When best friends Jackie O'Shea and Michael O'Sullivan discover someone in their small Irish village has won the lottery, they immediately set off to see if the winner is in a sharing mood. Deducing that Ned Devine is the lucky man, O'Shea and O'Sullivan pay him a visit, only to find him dead from shock. Since Devine is the only one who can claim the prize, the townsfolk band together to convince the claim inspector that O'Sullivan is really Devine, and split the cash.
It's touching and it's hilarious; it's insightful and disturbing. And often, it's all of those things at the exact same time. I'm not sure how the Irish do it, to be honest, though I suspect having the wonderful Ian Bannen and the even-more-wonderful David Kelly involved doesn't hurt.

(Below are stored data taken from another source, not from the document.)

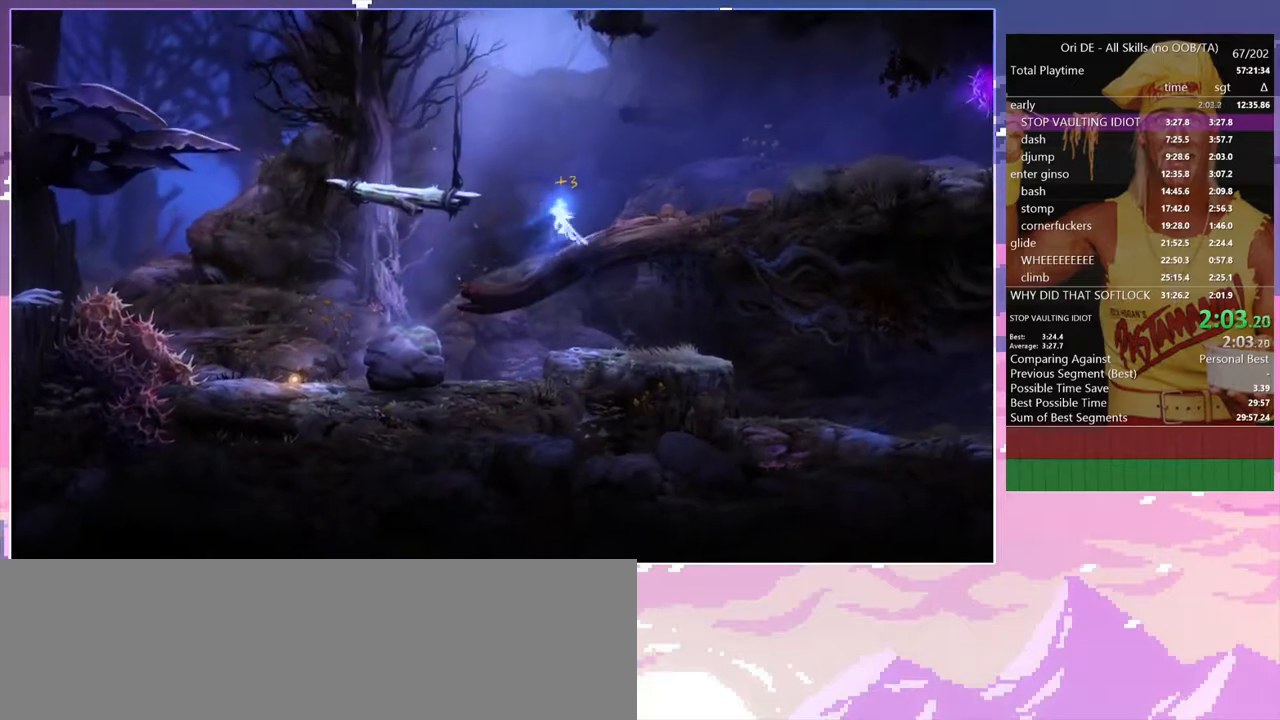
{"keys": ["a", "space"], "events": []}
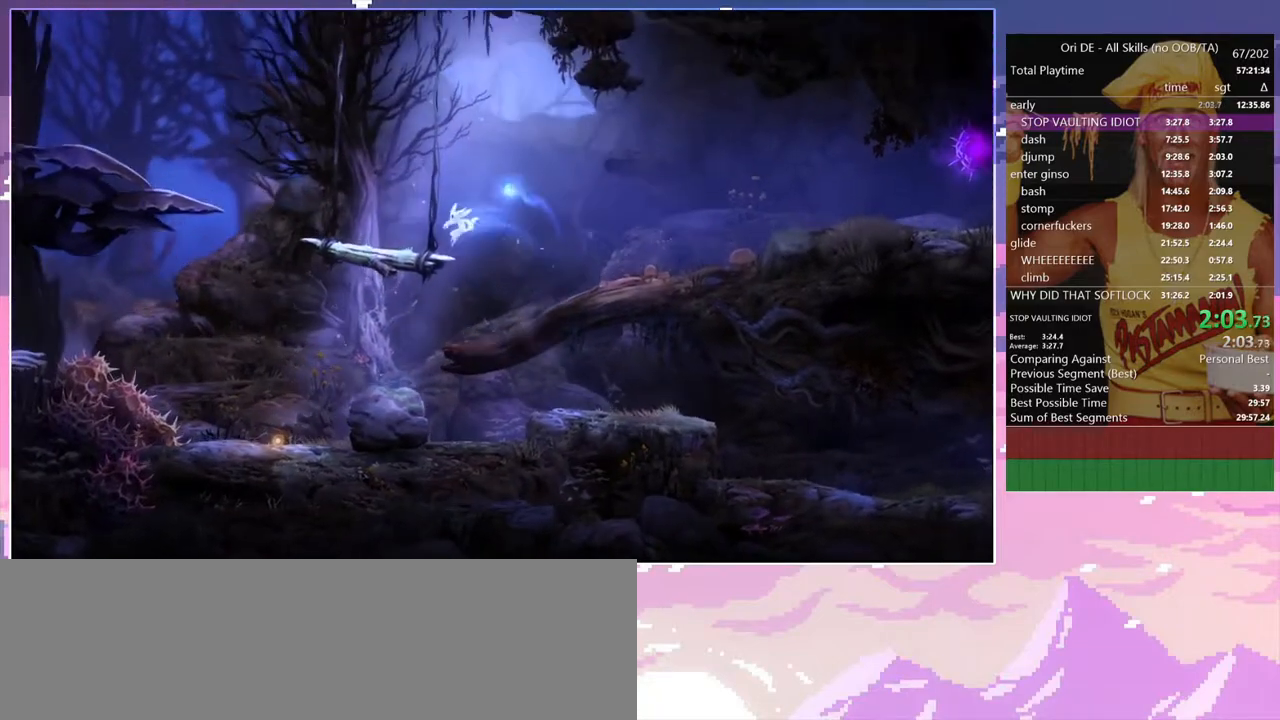
{"keys": ["a", "space"], "events": [[33, "space", "up"], [450, "space", "down"]]}
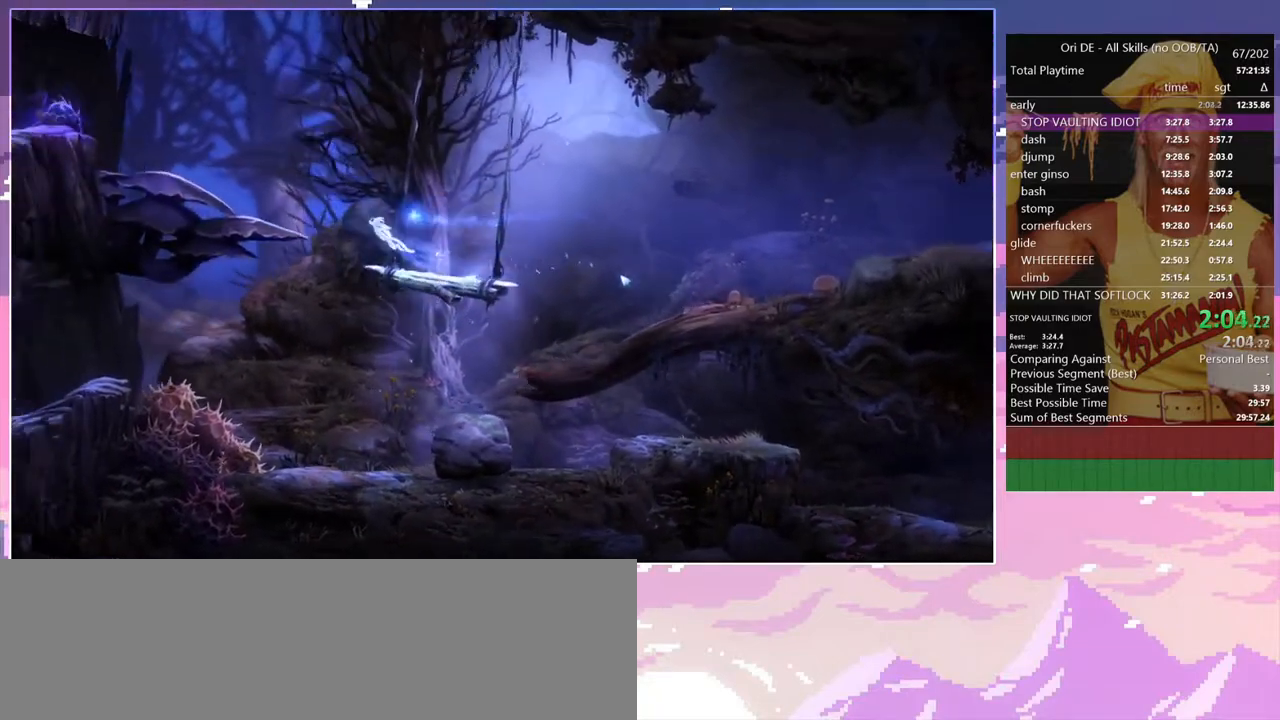
{"keys": ["a"], "events": [[383, "space", "up"]]}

I think Ebert says it best (unsurprisingly):
ost of the time we're smiling more than laughing; we recognize the human nature involved in "Waking Ned Devine," and we like the way Kirk Jones, the writer and director, throws up obstacles just to have fun leaping over them. One reason we like village comedies from Ireland and the U.K. is of course that they're funny. Another is to meet the characters and the actors and enjoy the pleasure of their company. I have a feeling that an evening spent with David Kelly would be a merry one.